Rebel factions that united to topple Muammar Gaddafi in 2011 have since turned their guns on one another, spreading anarchy in oil-producing Libya and raising fears it may become a failed state.
An air force controlled by renegade Gen. Khalifa Haftar was responsible for strikes on a rival Islamist-leaning armed group in Tripoli on Monday, one of his commanders said, after weeks of fighting for the capital and its airport.
Hours later after nightfall unidentified fighters fired Grad rockets into the Hay al-Andalus and Gargaresh districts – among the most well-to-do parts of Tripoli – killing three people, residents said. A health ministry official had no casualty figures.
The neighborhoods, home to the Libyan bourse, elegant cafes and foreign brand outlets such as Nike or Marks & Spencer, had been buzzing with shoppers until recently.
The air attacks escalated a struggle between hard-line and moderate Islamist armed groups, and between forces from different cities – all vying for power and spoils in the OPEC member nation.
Thousands of foreign workers and Libyan nationals have fled to neighboring Tunisia since violence escalated in July, before the border was closed on Aug. 1. As a cease-fire ended, the battle between rival militias for control of Tripoli's international airport intensified. Most of the planes were destroyed and a major oil depot caught fire.
Tripoli has largely slipped out of the government's control, and senior officials have been working from Tobruk in the far east, where the new parliament has based itself to escape street fighting in Libya's two biggest cities, Tripoli and Benghazi.

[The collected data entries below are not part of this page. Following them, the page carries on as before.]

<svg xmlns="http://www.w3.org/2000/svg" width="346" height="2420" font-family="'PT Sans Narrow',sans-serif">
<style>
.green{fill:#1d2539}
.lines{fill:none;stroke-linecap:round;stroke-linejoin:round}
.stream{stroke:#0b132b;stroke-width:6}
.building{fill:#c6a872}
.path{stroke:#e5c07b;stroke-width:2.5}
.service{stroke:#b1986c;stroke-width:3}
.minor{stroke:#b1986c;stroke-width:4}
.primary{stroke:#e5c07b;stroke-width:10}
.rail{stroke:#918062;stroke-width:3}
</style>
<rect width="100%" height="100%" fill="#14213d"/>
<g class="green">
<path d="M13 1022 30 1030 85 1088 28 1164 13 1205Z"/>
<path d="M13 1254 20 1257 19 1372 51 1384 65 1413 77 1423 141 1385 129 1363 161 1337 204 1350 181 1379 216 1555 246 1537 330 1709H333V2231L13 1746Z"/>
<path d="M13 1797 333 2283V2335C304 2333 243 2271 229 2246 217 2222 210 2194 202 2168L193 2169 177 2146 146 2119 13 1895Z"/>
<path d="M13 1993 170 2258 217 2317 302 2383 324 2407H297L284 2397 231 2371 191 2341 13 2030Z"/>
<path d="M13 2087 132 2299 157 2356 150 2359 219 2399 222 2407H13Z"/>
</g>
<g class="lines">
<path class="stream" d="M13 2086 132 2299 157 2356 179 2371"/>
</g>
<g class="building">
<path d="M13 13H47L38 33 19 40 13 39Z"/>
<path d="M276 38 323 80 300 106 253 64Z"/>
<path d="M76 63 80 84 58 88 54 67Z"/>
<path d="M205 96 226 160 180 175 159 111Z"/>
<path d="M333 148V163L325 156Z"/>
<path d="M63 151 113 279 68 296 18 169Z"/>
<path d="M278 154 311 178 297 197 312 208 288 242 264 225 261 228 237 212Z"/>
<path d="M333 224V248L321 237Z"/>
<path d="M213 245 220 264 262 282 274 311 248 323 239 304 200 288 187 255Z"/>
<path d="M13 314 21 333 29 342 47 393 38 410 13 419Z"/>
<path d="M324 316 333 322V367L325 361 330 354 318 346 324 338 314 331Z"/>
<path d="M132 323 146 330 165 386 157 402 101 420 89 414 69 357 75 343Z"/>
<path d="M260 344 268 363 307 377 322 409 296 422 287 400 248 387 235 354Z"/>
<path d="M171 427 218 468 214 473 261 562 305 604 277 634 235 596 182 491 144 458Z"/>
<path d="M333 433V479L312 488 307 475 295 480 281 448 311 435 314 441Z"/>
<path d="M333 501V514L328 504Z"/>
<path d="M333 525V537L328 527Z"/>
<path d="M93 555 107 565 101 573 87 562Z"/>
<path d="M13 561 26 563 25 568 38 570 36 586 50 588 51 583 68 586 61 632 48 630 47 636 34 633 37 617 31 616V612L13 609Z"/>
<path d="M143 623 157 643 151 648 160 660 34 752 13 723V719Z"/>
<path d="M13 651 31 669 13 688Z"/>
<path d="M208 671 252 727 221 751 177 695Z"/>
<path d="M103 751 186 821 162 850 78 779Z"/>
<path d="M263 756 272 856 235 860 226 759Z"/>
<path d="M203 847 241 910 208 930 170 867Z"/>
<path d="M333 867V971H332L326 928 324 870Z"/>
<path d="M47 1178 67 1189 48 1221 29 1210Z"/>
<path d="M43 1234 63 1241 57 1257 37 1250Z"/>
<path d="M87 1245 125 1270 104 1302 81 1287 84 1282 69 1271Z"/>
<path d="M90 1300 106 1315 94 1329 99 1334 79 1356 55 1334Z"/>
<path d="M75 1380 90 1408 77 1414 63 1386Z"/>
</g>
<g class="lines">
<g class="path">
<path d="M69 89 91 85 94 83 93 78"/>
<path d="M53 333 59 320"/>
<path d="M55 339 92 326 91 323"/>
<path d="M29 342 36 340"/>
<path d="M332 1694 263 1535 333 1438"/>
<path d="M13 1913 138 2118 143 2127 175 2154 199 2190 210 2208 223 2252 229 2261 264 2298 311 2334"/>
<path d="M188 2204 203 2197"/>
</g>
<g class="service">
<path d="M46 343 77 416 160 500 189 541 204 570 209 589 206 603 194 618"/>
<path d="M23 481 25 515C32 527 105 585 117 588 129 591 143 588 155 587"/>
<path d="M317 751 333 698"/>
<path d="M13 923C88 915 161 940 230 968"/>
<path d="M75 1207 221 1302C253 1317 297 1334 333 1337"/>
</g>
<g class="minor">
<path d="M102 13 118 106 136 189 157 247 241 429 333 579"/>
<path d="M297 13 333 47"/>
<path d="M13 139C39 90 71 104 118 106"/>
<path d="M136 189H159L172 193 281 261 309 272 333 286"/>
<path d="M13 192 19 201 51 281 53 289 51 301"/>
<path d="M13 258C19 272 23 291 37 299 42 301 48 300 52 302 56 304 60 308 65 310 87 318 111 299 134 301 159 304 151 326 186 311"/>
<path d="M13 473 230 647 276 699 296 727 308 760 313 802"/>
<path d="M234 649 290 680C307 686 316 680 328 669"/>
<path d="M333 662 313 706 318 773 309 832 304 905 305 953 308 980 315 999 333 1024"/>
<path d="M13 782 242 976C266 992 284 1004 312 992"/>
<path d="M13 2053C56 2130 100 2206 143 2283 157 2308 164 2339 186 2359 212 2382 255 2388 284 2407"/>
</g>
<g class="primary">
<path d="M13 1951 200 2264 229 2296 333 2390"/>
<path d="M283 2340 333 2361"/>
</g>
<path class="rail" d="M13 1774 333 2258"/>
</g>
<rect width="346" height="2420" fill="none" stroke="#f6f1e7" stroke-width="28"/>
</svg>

Libya's central government lacks a functioning national army and relies on militias for public security. But while militias get state salaries and wear uniforms, they report in practice to their own commanders and towns such as Misrata or Zintan.
The situation in Tripoli has been exacerbated by a separate showdown between Haftar's forces and Islamists in the eastern port city Benghazi.
Neither the Zintan nor Misrata militia is believed to have warplanes, and the Libyan state's jet fighters were destroyed or damaged during the 2011 civil war in which NATO warplanes backed up the anti-Gaddafi uprising.
Western powers have said they had no role in Monday's air strikes. Some Tripoli residents, tired of daily factional fighting disrupting power and food supplies, hope NATO will intervene again in Libya.
On Sunday, the United Nations Mission in Libya bemoaned the lack of response to “repeated international appeals and [our] own efforts for an immediate cease-fire.”
The new U.N. special envoy, Bernardino León, is due to start his job on Sept. 1 but said he might travel to Tripoli as early as this week.